As former US ambassador Curtin Winsor, who was special emissary to the Middle East at the beginning of the Reagan administration, wrote in 2007: “The Saudis have spent at least $87 billion propagating Wahhabism abroad during the past two decades ... The bulk of this funding goes to the construction and operating expenses of mosques, madrassas, and other religious institutions that preach Wahhabism.
“It also supports the training of imams; domination of mass media and publishing outlets; distribution of Wahhabi textbooks and other literature; and endowments to universities. By comparison, the Communist Party of the USSR and its Comintern spent just over $7 billion propagating its ideology worldwide between 1921 and 1991.
The first day that Russia launched military strikes against terrorist groups in Syria, a prominent citizen of a US ally in the region told me at a conference in Berlin, “We will make Russia bleed.” The blowing up of a Russian passenger plane claimed by the IS and a Russian military jet by Turkey are steps in that direction.
What the major Western powers need to keep in mind is that their efforts in the past few decades to transform certain countries through military and political intervention have failed. In Syria, this approach has led to a “secular” political order coming to the edge of being overthrown in favour of a Salafi-Wahhabi Islamic state taking control of the country.

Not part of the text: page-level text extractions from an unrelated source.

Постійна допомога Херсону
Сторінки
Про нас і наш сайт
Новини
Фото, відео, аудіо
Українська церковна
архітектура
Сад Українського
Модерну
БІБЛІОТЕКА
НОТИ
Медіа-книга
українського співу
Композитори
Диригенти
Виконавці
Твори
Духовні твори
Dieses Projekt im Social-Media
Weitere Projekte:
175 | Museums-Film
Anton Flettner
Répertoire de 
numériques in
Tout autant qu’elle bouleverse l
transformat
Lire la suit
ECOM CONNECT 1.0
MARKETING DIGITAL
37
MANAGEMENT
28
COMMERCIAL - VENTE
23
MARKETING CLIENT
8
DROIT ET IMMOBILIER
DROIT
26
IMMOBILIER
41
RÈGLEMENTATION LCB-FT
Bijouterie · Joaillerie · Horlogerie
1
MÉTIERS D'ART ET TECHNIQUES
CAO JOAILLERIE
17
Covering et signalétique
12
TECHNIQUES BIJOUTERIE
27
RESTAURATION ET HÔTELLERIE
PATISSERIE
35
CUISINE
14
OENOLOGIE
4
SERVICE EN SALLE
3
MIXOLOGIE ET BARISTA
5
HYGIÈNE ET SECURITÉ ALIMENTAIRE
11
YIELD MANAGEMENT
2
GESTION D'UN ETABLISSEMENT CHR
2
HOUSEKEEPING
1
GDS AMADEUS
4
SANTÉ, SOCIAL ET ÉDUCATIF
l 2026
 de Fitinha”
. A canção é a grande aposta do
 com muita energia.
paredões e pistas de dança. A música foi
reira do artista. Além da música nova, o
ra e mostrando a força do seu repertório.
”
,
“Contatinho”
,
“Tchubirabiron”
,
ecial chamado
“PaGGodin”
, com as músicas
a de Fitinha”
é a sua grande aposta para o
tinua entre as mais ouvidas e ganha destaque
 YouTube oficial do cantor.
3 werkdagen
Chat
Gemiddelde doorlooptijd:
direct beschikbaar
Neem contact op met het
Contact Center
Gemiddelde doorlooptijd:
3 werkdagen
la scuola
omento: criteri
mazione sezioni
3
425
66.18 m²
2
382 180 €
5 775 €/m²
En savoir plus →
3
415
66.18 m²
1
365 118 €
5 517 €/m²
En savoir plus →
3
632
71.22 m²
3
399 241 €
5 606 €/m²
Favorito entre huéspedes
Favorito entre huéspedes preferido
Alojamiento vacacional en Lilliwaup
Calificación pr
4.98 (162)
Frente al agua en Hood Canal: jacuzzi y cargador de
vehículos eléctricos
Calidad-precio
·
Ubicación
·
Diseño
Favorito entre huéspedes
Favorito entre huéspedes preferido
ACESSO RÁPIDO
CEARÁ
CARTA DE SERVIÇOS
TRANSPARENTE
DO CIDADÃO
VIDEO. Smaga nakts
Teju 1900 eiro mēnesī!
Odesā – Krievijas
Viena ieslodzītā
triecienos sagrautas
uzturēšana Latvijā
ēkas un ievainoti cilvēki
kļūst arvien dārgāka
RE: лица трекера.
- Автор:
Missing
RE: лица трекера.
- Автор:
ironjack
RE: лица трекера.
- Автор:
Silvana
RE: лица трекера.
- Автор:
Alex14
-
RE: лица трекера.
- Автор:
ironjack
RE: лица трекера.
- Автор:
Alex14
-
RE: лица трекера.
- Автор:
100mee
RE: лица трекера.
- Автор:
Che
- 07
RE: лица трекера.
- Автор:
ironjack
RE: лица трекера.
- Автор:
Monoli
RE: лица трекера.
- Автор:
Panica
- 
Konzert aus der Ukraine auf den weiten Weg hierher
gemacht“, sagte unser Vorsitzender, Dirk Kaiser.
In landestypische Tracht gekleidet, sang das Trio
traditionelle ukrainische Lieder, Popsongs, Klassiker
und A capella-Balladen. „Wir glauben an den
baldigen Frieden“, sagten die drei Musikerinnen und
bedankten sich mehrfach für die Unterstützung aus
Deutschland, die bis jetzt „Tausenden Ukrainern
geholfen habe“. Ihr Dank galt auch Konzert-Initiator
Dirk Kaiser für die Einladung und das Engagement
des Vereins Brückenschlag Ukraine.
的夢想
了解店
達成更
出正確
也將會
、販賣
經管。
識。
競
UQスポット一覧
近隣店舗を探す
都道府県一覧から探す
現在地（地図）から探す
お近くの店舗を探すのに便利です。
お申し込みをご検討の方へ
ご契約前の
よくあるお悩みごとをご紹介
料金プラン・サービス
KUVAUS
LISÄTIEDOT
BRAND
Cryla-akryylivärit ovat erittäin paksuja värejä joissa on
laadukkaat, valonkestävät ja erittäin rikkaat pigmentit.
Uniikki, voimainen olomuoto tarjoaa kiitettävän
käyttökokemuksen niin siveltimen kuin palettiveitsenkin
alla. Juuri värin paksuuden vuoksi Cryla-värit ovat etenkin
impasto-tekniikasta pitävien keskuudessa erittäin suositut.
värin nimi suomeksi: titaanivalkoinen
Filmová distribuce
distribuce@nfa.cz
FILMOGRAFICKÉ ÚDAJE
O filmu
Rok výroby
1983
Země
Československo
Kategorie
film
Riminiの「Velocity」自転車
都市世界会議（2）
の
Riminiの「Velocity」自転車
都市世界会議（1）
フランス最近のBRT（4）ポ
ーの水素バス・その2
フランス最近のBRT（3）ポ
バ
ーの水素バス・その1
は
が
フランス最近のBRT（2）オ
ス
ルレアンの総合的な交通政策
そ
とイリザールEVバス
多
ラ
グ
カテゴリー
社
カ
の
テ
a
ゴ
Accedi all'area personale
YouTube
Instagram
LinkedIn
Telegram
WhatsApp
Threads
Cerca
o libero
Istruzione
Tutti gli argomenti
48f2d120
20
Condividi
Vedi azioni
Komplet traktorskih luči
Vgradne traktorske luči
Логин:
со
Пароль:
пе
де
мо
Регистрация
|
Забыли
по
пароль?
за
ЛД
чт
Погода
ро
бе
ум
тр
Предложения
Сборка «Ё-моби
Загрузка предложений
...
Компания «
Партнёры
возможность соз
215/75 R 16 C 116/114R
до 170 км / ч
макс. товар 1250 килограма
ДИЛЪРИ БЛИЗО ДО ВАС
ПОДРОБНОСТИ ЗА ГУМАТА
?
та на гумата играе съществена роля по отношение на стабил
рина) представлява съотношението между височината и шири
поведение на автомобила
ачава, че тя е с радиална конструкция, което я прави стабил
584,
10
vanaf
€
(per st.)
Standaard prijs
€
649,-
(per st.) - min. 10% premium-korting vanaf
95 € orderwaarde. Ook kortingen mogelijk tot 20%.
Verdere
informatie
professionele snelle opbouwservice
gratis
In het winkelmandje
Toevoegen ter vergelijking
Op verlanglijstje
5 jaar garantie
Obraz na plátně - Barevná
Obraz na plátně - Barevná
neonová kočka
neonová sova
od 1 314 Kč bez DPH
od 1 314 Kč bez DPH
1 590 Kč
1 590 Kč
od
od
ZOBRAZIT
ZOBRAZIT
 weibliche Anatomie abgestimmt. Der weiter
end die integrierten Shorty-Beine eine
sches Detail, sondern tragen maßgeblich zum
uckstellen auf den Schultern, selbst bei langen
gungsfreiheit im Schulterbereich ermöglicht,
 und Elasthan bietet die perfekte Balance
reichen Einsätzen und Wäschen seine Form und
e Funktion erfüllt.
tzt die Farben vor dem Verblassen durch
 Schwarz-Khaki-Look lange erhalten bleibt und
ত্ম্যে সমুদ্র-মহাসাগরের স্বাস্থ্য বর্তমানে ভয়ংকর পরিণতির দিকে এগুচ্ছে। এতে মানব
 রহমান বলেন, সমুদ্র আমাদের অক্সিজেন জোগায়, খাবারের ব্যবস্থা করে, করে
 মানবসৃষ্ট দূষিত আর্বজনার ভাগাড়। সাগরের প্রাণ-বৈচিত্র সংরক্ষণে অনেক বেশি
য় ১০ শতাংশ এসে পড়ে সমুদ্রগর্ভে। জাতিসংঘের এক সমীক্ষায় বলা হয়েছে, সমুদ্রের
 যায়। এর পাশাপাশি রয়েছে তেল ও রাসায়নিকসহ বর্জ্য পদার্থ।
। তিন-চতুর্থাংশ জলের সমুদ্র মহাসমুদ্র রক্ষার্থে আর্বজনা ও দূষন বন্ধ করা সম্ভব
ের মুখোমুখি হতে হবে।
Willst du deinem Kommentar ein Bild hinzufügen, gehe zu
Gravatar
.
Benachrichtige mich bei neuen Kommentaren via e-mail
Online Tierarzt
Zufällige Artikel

Until this approach is abandoned in favour of pragmatism, the war on terror will not end, and terrorist attacks in the West and elsewhere will continue.
Ambassador Seyed Hossein Mousavian is a research scholar at Princeton University and was head of the Foreign Relations Committee of Iran’s National Security Council from 1997 to 2005. His latest book, ‘Iran and the United States: An Insider’s View on the Failed Past and the Road to Peace’, was released in May 2014.